» Written problem
In each of the items below, swap "history" for "edit log" and give the lines again with everything else unchanged.

» Material shown
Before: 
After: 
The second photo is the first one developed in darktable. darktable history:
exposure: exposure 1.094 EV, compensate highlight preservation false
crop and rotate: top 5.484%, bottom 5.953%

» Output of the task
Before: 
After: 
The second photo is the first one developed in darktable. darktable edit log:
exposure: exposure 1.094 EV, compensate highlight preservation false
crop and rotate: top 5.484%, bottom 5.953%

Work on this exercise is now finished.